We all know how important exercise is for us. A study has found that mild exercise can help to improve digestion, this is because of vagus stimulation. Acupuncture has also proven to be beneficial. There are so many different things to try. But remember if you any medical concerns please consult your GP.

Benefits of activating the Vagus Nerve

The benefits of activating this nerve are a decreased heart rate, lower blood pressure, reduced stress in the body and improved digestion. All of this can have a big impact on your Psychological and Physical health. It can even help with migraines. It also reduces inflammation in the body. Inflammation which can lead to many diseases and chronic pain, and which is how the body responds to stress.

There has also been research were you have a small implanted device to stimulate the vagus nerve. This is supposed to help relieve the pain of Rheumatoid Arthritis, which is an inflammatory disease. This could pave the way for help with illnesses such as Parkinson’s, Crohn’s and Alzheimer’s. Fingers-crossed that this could one day be a success.

I don’t think many people are aware of the Vagus nerve and what it does. I have to admit my knowledge wasn’t that in-depth, I remember attending a workshop a few years ago about activating it so there was something in the back of head about it. So I decided to do some research into this amazing nerve and what it does, and I have been surprised that not that many people know about this very important nerve.

Know you body

We should all be tuning in to our bodies, how it feels under different situations, so start by paying attention to the different sensations in your body. Do you tense your shoulders when your stressed? When you pay attention to your mind and your body, you will learn how to re-act better. We are all missing social interaction at the moment and whilst Skype and Zoom calls are amazing, it isn’t quite the same is it?

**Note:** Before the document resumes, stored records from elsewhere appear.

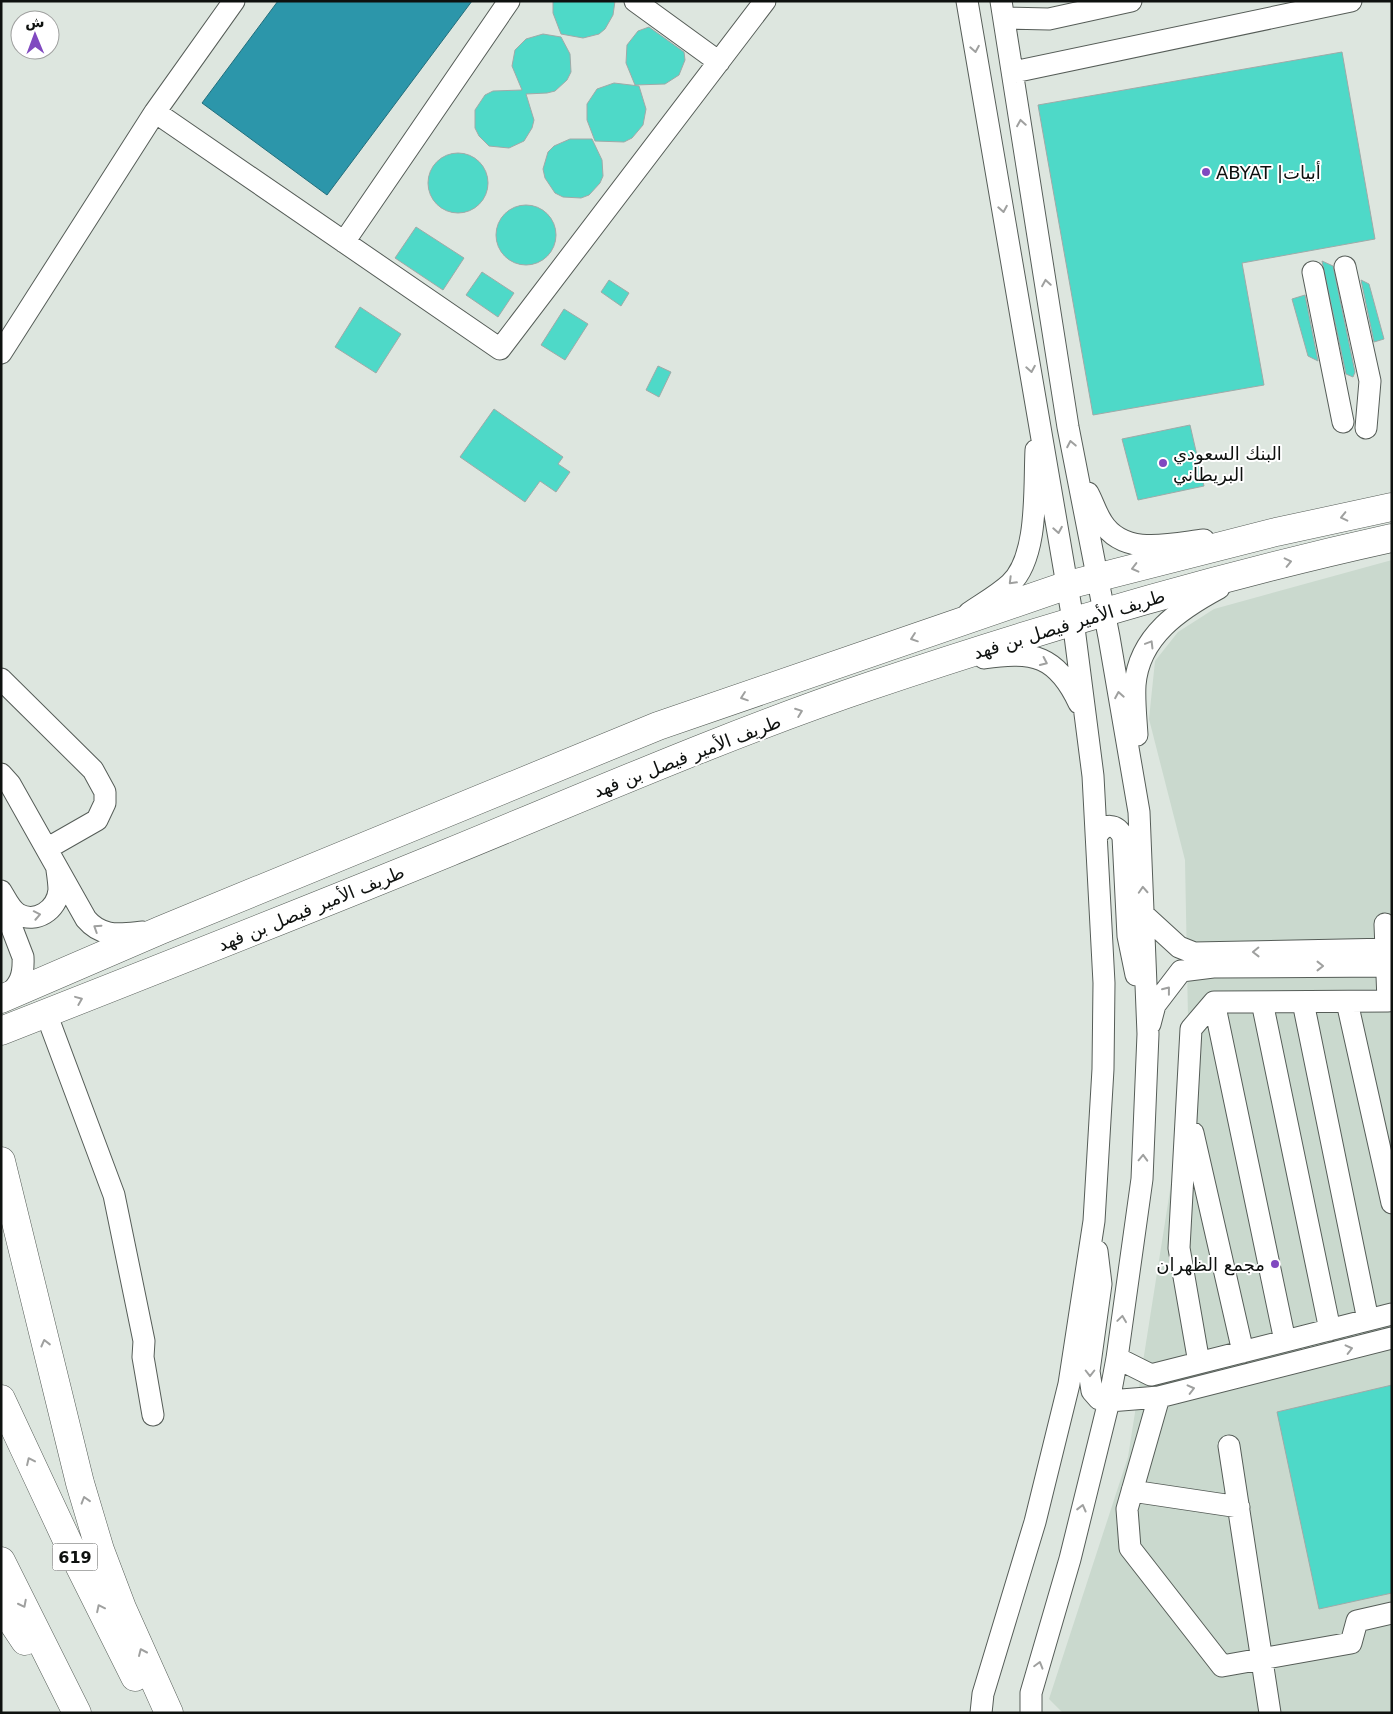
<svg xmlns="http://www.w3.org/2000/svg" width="1393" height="1714" viewBox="0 0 1393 1714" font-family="'DejaVu Sans','Noto Sans Arabic',sans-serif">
  <rect width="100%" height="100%" fill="#dde6df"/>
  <path fill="#cad9ce" d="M1392,560V1713H1063L1049,1699L1128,1457L1189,1070L1185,860L1149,719L1155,661L1178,632L1214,609Z"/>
  <path fill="#2c96aa" stroke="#236e7c" d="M278,1H472L327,195L202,103Z"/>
  <path fill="#4ed9c8" stroke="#9faaa8" d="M553,1H615L613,15L605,29L599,34L583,38L561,34L553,13Z
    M649,27L684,52L685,60L679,75L665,84L635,85L626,63L627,45L638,31Z
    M543,34L561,37L570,54L571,72L567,80L555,91L547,93L526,94L534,120L532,128L524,141L509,148L489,146L479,136L475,128V110L485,95L493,91L522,90L512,66L515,50L526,39Z
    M1342,52L1375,239L1242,263L1264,385L1093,415L1038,105Z
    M614,83L639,86L646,109L643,125L632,138L624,142L595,141L587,120V104L597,89Z
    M570,139H592L602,160L603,176L600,183L589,195L581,198L563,197L555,193L545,178L543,169L548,152L554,146Z
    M428 183a30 30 0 1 1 60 0a30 30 0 1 1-60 0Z
    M496 235a30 30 0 1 1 60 0a30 30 0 1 1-60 0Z
    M416,227L464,258L443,290L395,258Z
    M1322,261L1333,266L1355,372L1353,377L1346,374Z
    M482,272L514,293L498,317L466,295Z
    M609,280L629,293L621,306L601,292Z
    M1361,280L1369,284L1384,339L1374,342Z
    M1305,295L1318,361L1308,356L1292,299Z
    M360,307L401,334L376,373L335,347Z
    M564,309L588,324L565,360L541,345Z
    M658,366L671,372L659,397L646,390Z
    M494,409L563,457L558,464L570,472L556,492L540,481L525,502L460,457Z
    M1190,425L1204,486L1138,500L1122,439Z
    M1392,1385V1593L1319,1609L1277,1412Z"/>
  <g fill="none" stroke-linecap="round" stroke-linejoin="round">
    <g stroke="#565d58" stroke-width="23">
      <path id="minor" d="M635,1L719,62
        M967,1L1073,620L1093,776L1104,983L1103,1069L1094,1221L1069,1384L1035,1522L983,1694L981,1713
        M1001,1L1068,427L1109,637L1139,812L1148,1034L1142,1179L1117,1358L1109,1401L1070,1559L1031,1693V1713
        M1004,18L1049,19L1131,1
        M1014,72L1351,1
        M155,112L500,349L765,1
        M344,242L509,1
        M1345,267L1370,381L1366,428
        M1313,272L1343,422
        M1,353L155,112L234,1
        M1088,493C1093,502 1096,513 1102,522C1124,557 1171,544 1204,540
        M969,613C982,604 998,595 1010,584C1039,557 1034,488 1036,450
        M984,658C1033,650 1057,656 1079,703
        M1,679L93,770L105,792V803L97,820L48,848
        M1137,735C1136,718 1134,701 1135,685C1139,636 1180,609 1219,588
        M1,774L10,784L86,919C102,938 120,934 143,932
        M1097,836C1104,823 1117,823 1123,837L1128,936L1136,975
        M1,891C6,899 10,909 18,914C36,924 57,910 59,890C59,884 58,877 57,870
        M1,900L23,957C24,976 20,985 6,997
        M1144,915L1179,947L1194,953L1392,949
        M1214,1002L1285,1341
        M1262,1002L1330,1330
        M1303,1002L1368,1320
        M1347,1002L1392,1203
        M46,1013L114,1195L144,1341L143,1357L153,1415
        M1150,1024L1155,1005L1181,971L1213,967L1392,966
        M1193,1133L1243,1352
        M1097,1251L1101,1284L1089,1371L1092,1391L1099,1399L1109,1401L1159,1397L1392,1338
        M1117,1358L1151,1375L1392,1314
        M1199,1363L1179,1248L1191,1029L1214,1002L1388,1001L1385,924
        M1159,1397L1127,1509L1130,1548L1222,1666L1351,1643L1357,1621L1392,1613
        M1229,1446L1270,1713
        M1132,1491L1239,1507"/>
    </g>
    <g stroke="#565d58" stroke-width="29">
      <path id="major" d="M1,999L161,930L658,726L1068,585L1276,532L1392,507
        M1,1031C151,972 301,913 450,852C589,795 728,734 870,686C1042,628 1215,577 1392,538"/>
    </g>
    <g stroke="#565d58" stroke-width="29">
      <path id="highway" d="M1,1161L80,1483L100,1550L122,1608L169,1713
        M1,1399L72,1551L135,1677
        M1,1561L77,1713
        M1,1605L25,1641"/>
    </g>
    <use href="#minor" stroke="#fff" stroke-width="21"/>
    <use href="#major" stroke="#fff" stroke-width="28"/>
    <use href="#highway" stroke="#fff" stroke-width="28"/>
  </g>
  <defs><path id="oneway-chevron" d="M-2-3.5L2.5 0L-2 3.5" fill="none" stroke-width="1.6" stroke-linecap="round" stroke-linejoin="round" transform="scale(1.25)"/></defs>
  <g stroke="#9fa09f">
    <use href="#oneway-chevron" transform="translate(975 49) rotate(80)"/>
    <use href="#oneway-chevron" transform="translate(1021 123) rotate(-99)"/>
    <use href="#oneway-chevron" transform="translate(1003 209) rotate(80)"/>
    <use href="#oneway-chevron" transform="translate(1046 283) rotate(-99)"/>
    <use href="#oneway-chevron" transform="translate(1031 369) rotate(80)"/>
    <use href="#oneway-chevron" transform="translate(1071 444) rotate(-101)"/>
    <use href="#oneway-chevron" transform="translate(1344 517) rotate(167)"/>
    <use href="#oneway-chevron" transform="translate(1058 530) rotate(80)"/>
    <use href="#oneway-chevron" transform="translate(1288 562) rotate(-13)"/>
    <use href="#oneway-chevron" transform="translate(1135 568) rotate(166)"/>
    <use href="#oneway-chevron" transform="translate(1012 581) rotate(135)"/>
    <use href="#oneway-chevron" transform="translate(914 638) rotate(161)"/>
    <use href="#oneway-chevron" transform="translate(1150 644) rotate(-59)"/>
    <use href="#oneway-chevron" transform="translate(1044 662) rotate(25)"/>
    <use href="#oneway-chevron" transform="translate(1119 695) rotate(-100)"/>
    <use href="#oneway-chevron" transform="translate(744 697) rotate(161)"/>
    <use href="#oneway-chevron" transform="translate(799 712) rotate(-21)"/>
    <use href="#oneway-chevron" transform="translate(1143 890) rotate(-93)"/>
    <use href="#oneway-chevron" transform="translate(37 915) rotate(-11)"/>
    <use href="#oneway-chevron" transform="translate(97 928) rotate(-147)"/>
    <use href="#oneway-chevron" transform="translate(1256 952) rotate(179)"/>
    <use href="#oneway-chevron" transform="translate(1320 966)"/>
    <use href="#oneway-chevron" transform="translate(1167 990) rotate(-52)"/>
    <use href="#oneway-chevron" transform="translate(79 1000) rotate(-22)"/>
    <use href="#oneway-chevron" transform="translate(1143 1158) rotate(-88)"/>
    <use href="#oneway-chevron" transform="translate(1122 1319) rotate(-82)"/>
    <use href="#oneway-chevron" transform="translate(45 1343) rotate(-104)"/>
    <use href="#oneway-chevron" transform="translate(1349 1349) rotate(-14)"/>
    <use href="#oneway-chevron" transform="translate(1090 1373) rotate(90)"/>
    <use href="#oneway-chevron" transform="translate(1191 1389) rotate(-14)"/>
    <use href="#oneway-chevron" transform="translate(30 1461) rotate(-115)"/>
    <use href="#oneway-chevron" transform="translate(85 1500) rotate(-107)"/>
    <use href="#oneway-chevron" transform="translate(1082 1508) rotate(-76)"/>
    <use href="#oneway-chevron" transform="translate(23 1604) rotate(63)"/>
    <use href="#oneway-chevron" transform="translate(100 1608) rotate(-116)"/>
    <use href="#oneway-chevron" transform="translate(142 1652) rotate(-114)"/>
    <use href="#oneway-chevron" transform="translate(1039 1665) rotate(-74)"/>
  </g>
  <g fill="#8049c0" stroke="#fff" stroke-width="2">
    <circle cx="1206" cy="172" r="5"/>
    <circle cx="1163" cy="463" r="5"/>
    <circle cx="1275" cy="1264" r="5"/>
  </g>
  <g text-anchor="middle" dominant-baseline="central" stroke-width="4" stroke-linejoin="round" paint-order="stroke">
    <rect fill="#fff" stroke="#565857" stroke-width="1" x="52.5" y="1543.5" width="45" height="27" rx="4"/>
    <g font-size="16" font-weight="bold" fill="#0e110f">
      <text x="75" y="1557">619</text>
    </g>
    <g font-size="18" fill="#0e110f" stroke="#fff" text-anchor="start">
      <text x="1216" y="172">ABYAT |أبيات</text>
      <text x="1173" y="453">البنك السعودي<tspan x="1173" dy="21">البريطاني</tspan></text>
      <text x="1265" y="1264" text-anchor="end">مجمع الظهران</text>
    </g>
    <g font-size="18" fill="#0e110f" stroke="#fff">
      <text transform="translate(1069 624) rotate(-17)">طريف الأمير فيصل بن فهد</text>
      <text transform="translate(687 756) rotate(-21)">طريف الأمير فيصل بن فهد</text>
      <text transform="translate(311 908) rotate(-22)">طريف الأمير فيصل بن فهد</text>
    </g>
  </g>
  <rect width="1393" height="1714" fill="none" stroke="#0e110f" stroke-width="5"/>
  <g transform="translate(35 35) rotate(359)"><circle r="24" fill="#ffffff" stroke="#9fa09f"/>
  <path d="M0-4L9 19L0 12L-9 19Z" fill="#8049c0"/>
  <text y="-8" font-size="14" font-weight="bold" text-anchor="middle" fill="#0e110f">ش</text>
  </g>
</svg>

Another thing to do that can help is to get out in nature, Go for a walk somewhere “green”, were there will be trees, birds singing and just immerse yourself in nature. This will “ground” you and relax you making you nervous system relax. When you feel safe in your surroundings, but your body feels threatened, grounding yourself can calm you down in these situations. When you realise your fear “isn’t real”, you can control you reactions and stop yourself going into “fight or flight”mode. If you are in real danger, for example a lion is chasing you, then your natural instinct is to run.

Final thoughts

I have been practising many of the recommended techniques and methods that I have mentioned above and I have found them to be really helpful. I do feel much calmer too. In what has been a year to remember and hopefully one that won’t be repeated, I have found myself on a bit of a journey of self-discovery. And learning as well as re-discovering all about the vagus nerve I am fascinated about this wandering nerve that controls so much of our body.

I really hope you try out some of the methods and get in touch and in tune with your body and discover all these amazing benefits yourself.